How many lines in the material below contain the word "Defined"? Reply with the number only.

§

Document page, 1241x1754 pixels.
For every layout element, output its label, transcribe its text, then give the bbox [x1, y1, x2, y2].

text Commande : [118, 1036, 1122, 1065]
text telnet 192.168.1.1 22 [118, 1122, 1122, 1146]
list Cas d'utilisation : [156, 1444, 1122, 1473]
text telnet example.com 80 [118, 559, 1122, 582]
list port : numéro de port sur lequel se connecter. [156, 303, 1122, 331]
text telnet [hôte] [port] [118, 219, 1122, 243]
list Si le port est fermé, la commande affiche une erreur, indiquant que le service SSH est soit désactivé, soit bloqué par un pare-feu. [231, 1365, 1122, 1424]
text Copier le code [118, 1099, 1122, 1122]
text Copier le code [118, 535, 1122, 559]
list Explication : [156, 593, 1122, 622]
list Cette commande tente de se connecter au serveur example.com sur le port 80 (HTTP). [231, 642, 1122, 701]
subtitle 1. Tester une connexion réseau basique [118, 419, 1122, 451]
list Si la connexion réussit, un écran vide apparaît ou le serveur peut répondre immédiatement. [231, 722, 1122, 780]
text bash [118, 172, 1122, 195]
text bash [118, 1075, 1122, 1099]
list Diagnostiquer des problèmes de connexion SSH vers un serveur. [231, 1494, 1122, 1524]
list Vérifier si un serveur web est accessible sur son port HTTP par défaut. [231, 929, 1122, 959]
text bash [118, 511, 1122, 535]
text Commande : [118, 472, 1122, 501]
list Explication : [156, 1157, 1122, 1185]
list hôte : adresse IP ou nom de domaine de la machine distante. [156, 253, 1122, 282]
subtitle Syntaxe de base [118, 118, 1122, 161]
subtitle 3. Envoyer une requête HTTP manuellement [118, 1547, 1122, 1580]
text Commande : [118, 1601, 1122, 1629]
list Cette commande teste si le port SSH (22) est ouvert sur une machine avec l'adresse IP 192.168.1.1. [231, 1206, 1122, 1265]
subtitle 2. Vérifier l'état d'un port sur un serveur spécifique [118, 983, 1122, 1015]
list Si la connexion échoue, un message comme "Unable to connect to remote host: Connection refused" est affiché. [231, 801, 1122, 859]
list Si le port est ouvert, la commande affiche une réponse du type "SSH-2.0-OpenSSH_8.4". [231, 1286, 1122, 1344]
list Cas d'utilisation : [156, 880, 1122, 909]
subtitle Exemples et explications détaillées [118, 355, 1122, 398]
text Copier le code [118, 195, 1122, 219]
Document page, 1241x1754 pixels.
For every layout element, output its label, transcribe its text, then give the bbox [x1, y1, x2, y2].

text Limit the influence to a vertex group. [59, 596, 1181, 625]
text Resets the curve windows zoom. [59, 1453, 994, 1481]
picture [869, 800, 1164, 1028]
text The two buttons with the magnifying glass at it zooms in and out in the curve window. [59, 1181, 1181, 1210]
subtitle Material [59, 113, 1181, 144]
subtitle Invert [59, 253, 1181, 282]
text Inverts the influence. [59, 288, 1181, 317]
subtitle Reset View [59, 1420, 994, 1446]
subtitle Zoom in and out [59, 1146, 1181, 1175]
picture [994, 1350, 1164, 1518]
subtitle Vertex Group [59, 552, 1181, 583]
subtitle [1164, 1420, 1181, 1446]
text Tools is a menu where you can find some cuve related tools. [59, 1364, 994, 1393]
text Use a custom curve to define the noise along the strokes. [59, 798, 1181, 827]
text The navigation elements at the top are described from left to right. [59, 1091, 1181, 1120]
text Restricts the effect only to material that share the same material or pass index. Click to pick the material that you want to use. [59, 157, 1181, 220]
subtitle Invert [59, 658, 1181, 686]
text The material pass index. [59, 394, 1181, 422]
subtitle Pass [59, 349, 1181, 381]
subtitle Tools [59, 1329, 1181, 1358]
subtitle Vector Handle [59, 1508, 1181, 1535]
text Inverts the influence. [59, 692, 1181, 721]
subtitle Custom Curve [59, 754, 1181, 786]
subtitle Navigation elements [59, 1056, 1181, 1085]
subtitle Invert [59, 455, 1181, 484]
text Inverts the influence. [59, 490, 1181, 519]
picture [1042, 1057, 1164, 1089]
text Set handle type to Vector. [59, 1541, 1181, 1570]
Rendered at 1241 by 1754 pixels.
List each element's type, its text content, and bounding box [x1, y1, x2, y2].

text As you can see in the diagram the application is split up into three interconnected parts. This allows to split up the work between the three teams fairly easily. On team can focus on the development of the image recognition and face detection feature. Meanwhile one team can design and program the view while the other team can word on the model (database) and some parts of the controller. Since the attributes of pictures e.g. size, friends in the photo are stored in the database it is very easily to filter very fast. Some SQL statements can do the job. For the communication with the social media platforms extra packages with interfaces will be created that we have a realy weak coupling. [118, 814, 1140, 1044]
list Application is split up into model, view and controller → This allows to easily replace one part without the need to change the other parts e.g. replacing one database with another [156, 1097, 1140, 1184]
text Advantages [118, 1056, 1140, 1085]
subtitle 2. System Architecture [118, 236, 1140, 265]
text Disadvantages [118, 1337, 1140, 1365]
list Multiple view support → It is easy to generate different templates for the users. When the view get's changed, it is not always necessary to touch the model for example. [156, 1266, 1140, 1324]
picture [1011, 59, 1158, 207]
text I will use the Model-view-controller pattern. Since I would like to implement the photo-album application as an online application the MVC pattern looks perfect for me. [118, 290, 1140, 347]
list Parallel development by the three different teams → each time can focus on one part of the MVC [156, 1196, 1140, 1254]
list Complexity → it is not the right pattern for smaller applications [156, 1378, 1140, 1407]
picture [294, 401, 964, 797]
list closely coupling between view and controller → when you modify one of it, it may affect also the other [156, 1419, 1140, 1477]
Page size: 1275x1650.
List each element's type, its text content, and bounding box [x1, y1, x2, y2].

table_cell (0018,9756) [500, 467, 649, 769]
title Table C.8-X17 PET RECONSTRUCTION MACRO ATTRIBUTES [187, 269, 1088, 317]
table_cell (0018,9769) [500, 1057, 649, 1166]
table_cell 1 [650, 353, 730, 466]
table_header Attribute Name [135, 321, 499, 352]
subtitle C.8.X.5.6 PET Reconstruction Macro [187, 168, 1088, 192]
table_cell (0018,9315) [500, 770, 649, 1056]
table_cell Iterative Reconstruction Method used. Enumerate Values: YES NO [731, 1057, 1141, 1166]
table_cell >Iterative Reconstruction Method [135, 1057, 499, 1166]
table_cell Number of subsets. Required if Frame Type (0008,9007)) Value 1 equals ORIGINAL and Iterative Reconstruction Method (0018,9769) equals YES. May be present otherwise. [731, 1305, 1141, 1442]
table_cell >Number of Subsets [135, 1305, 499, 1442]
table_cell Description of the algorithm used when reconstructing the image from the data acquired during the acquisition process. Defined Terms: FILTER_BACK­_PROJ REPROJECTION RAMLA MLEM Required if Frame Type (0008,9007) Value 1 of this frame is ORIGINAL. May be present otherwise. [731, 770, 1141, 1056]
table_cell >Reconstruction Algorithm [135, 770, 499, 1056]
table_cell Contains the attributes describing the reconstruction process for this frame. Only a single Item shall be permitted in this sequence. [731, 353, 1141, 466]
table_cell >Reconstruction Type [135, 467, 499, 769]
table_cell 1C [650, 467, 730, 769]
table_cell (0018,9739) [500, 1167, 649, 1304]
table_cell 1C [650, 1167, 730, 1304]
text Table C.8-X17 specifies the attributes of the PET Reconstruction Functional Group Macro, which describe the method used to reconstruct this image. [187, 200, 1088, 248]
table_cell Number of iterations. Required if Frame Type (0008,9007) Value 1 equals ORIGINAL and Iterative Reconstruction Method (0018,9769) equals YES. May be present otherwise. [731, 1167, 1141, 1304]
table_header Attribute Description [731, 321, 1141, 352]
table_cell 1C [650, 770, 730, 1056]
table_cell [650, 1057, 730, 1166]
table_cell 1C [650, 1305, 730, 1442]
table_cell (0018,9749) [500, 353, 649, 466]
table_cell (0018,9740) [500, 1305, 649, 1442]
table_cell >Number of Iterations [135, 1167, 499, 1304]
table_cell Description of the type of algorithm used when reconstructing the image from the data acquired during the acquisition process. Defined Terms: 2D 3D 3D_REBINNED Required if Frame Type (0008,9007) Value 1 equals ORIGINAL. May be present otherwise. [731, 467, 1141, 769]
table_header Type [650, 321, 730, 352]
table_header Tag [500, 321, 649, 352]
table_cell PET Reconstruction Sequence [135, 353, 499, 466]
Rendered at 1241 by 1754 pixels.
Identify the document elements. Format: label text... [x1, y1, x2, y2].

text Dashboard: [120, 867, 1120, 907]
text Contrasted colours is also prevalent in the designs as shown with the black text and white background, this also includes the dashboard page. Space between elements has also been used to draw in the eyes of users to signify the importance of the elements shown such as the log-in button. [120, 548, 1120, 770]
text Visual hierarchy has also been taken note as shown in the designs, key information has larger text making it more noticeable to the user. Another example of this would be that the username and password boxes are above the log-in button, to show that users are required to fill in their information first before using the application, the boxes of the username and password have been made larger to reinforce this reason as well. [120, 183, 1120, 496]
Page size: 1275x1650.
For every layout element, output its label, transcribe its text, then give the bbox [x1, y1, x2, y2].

§

**Solution:** 2